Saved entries

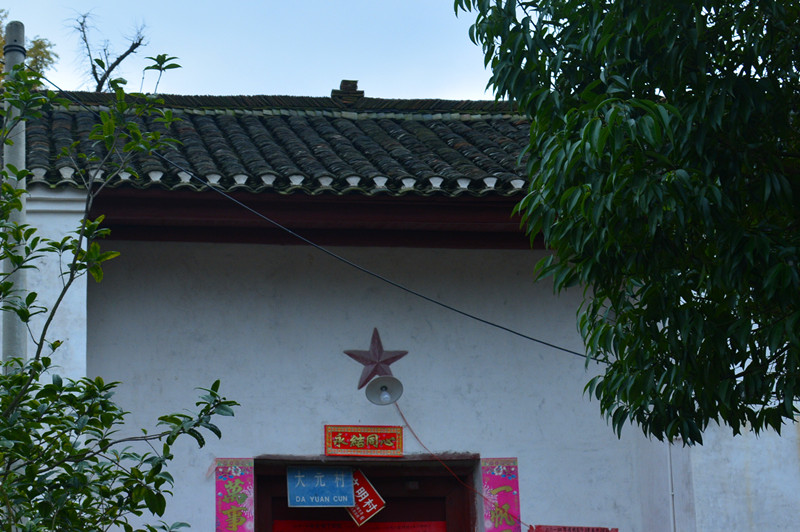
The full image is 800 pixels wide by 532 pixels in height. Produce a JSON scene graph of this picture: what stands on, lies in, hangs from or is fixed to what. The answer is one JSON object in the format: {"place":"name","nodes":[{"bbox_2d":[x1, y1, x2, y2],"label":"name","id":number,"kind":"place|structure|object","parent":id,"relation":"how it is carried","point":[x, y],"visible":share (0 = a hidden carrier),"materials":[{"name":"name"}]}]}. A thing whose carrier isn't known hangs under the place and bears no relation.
{"place":"outdoors","nodes":[
{"label":"outdoors","id":0,"kind":"place"},
{"bbox_2d":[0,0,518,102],"label":"sky","id":1,"kind":"structure","parent":0,"point":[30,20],"materials":[{"name":"blue"}]},
{"bbox_2d":[0,81,799,529],"label":"building","id":2,"kind":"structure","parent":0,"point":[298,421],"materials":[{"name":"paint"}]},
{"bbox_2d":[213,459,254,531],"label":"banner","id":3,"kind":"object","parent":2,"relation":"attached to","point":[234,526],"visible":0.95,"materials":[{"name":"pink paper"}]},
{"bbox_2d":[13,95,538,197],"label":"tiled roof","id":4,"kind":"structure","parent":2,"relation":"on","point":[356,124],"materials":[{"name":"tile"}]},
{"bbox_2d":[332,79,363,103],"label":"roof ridge ornament","id":5,"kind":"object","parent":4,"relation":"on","point":[362,92],"visible":0.57,"materials":[{"name":"brick"}]},
{"bbox_2d":[323,425,404,456],"label":"plaque","id":6,"kind":"object","parent":2,"relation":"attached to","point":[398,433],"visible":0.98,"materials":[{"name":"red paper"}]},
{"bbox_2d":[252,455,480,531],"label":"door","id":7,"kind":"structure","parent":2,"relation":"in","point":[457,503],"materials":[{"name":"brown wood"}]},
{"bbox_2d":[287,465,354,506],"label":"blue sign","id":8,"kind":"object","parent":7,"relation":"attached to","point":[337,486],"visible":0.99,"materials":[{"name":"blue metal"}]},
{"bbox_2d":[272,519,447,531],"label":"red banner","id":9,"kind":"object","parent":7,"relation":"attached to","point":[295,529],"visible":0.95,"materials":[{"name":"red"}]},
{"bbox_2d":[345,469,385,524],"label":"red sign","id":10,"kind":"object","parent":7,"relation":"attached to","point":[357,515],"visible":0.73,"materials":[{"name":"red"}]},
{"bbox_2d":[347,326,408,389],"label":"star ornament","id":11,"kind":"object","parent":2,"relation":"attached to","point":[371,363],"visible":0.95,"materials":[{"name":"metal"}]},
{"bbox_2d":[364,376,403,404],"label":"lamp","id":12,"kind":"object","parent":2,"relation":"attached to","point":[381,390],"visible":0.98,"materials":[{"name":"grey metal"}]},
{"bbox_2d":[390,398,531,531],"label":"red cable","id":13,"kind":"object","parent":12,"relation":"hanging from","point":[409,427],"visible":0.94,"materials":[{"name":"red plastic"}]},
{"bbox_2d":[480,458,522,531],"label":"banner","id":14,"kind":"object","parent":2,"relation":"attached to","point":[506,475],"visible":0.89,"materials":[{"name":"pink paper"}]},
{"bbox_2d":[527,524,618,531],"label":"red sign","id":15,"kind":"object","parent":2,"relation":"attached to","point":[592,531],"visible":0.97,"materials":[{"name":"red"}]},
{"bbox_2d":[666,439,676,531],"label":"drainpipe","id":16,"kind":"object","parent":2,"relation":"attached to","point":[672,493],"visible":0.5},
{"label":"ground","id":17,"kind":"structure","parent":0},
{"bbox_2d":[1,22,26,529],"label":"utility pole","id":18,"kind":"object","parent":17,"relation":"on","point":[8,332],"visible":0.53,"materials":[{"name":"grey concrete"}]},
{"bbox_2d":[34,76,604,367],"label":"overhead cable","id":19,"kind":"object","parent":18,"relation":"attached to","point":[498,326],"visible":0.92,"materials":[{"name":"black plastic"}]},
{"bbox_2d":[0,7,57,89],"label":"tree","id":20,"kind":"object","parent":17,"relation":"on","point":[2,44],"visible":0.22,"materials":[{"name":"plant"}]},
{"bbox_2d":[70,11,148,92],"label":"bare tree","id":21,"kind":"object","parent":17,"relation":"on","point":[126,53],"visible":0.51,"materials":[{"name":"brown plant"}]},
{"bbox_2d":[0,45,242,531],"label":"tree","id":22,"kind":"object","parent":17,"relation":"on","point":[0,379],"visible":1,"materials":[{"name":"green plant"}]},
{"bbox_2d":[456,0,799,454],"label":"tree","id":23,"kind":"object","parent":17,"relation":"on","point":[717,95],"visible":0.98,"materials":[{"name":"green plant"}]}
]}

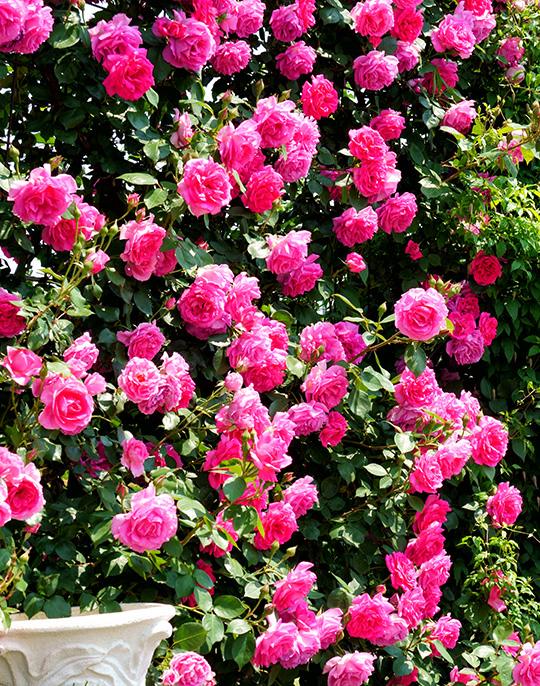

## ACTION ITEM
Without the pictures, restate each entry exactly.

## ANSWER BOX
The full image is 800 pixels wide by 532 pixels in height. Produce a JSON scene graph of this picture: what stands on, lies in, hangs from or is fixed to what. The answer is one JSON object in the format: {"place":"name","nodes":[{"bbox_2d":[x1, y1, x2, y2],"label":"name","id":number,"kind":"place|structure|object","parent":id,"relation":"how it is carried","point":[x, y],"visible":share (0 = a hidden carrier),"materials":[{"name":"name"}]}]}. A thing whose carrier isn't known hangs under the place and bears no relation.
{"place":"outdoors","nodes":[
{"label":"outdoors","id":0,"kind":"place"},
{"bbox_2d":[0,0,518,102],"label":"sky","id":1,"kind":"structure","parent":0,"point":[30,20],"materials":[{"name":"blue"}]},
{"bbox_2d":[0,81,799,529],"label":"building","id":2,"kind":"structure","parent":0,"point":[298,421],"materials":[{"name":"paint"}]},
{"bbox_2d":[213,459,254,531],"label":"banner","id":3,"kind":"object","parent":2,"relation":"attached to","point":[234,526],"visible":0.95,"materials":[{"name":"pink paper"}]},
{"bbox_2d":[13,95,538,197],"label":"tiled roof","id":4,"kind":"structure","parent":2,"relation":"on","point":[356,124],"materials":[{"name":"tile"}]},
{"bbox_2d":[332,79,363,103],"label":"roof ridge ornament","id":5,"kind":"object","parent":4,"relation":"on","point":[362,92],"visible":0.57,"materials":[{"name":"brick"}]},
{"bbox_2d":[323,425,404,456],"label":"plaque","id":6,"kind":"object","parent":2,"relation":"attached to","point":[398,433],"visible":0.98,"materials":[{"name":"red paper"}]},
{"bbox_2d":[252,455,480,531],"label":"door","id":7,"kind":"structure","parent":2,"relation":"in","point":[457,503],"materials":[{"name":"brown wood"}]},
{"bbox_2d":[287,465,354,506],"label":"blue sign","id":8,"kind":"object","parent":7,"relation":"attached to","point":[337,486],"visible":0.99,"materials":[{"name":"blue metal"}]},
{"bbox_2d":[272,519,447,531],"label":"red banner","id":9,"kind":"object","parent":7,"relation":"attached to","point":[295,529],"visible":0.95,"materials":[{"name":"red"}]},
{"bbox_2d":[345,469,385,524],"label":"red sign","id":10,"kind":"object","parent":7,"relation":"attached to","point":[357,515],"visible":0.73,"materials":[{"name":"red"}]},
{"bbox_2d":[347,326,408,389],"label":"star ornament","id":11,"kind":"object","parent":2,"relation":"attached to","point":[371,363],"visible":0.95,"materials":[{"name":"metal"}]},
{"bbox_2d":[364,376,403,404],"label":"lamp","id":12,"kind":"object","parent":2,"relation":"attached to","point":[381,390],"visible":0.98,"materials":[{"name":"grey metal"}]},
{"bbox_2d":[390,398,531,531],"label":"red cable","id":13,"kind":"object","parent":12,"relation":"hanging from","point":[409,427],"visible":0.94,"materials":[{"name":"red plastic"}]},
{"bbox_2d":[480,458,522,531],"label":"banner","id":14,"kind":"object","parent":2,"relation":"attached to","point":[506,475],"visible":0.89,"materials":[{"name":"pink paper"}]},
{"bbox_2d":[527,524,618,531],"label":"red sign","id":15,"kind":"object","parent":2,"relation":"attached to","point":[592,531],"visible":0.97,"materials":[{"name":"red"}]},
{"bbox_2d":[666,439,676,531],"label":"drainpipe","id":16,"kind":"object","parent":2,"relation":"attached to","point":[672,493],"visible":0.5},
{"label":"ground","id":17,"kind":"structure","parent":0},
{"bbox_2d":[1,22,26,529],"label":"utility pole","id":18,"kind":"object","parent":17,"relation":"on","point":[8,332],"visible":0.53,"materials":[{"name":"grey concrete"}]},
{"bbox_2d":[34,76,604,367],"label":"overhead cable","id":19,"kind":"object","parent":18,"relation":"attached to","point":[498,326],"visible":0.92,"materials":[{"name":"black plastic"}]},
{"bbox_2d":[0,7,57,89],"label":"tree","id":20,"kind":"object","parent":17,"relation":"on","point":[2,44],"visible":0.22,"materials":[{"name":"plant"}]},
{"bbox_2d":[70,11,148,92],"label":"bare tree","id":21,"kind":"object","parent":17,"relation":"on","point":[126,53],"visible":0.51,"materials":[{"name":"brown plant"}]},
{"bbox_2d":[0,45,242,531],"label":"tree","id":22,"kind":"object","parent":17,"relation":"on","point":[0,379],"visible":1,"materials":[{"name":"green plant"}]},
{"bbox_2d":[456,0,799,454],"label":"tree","id":23,"kind":"object","parent":17,"relation":"on","point":[717,95],"visible":0.98,"materials":[{"name":"green plant"}]}
]}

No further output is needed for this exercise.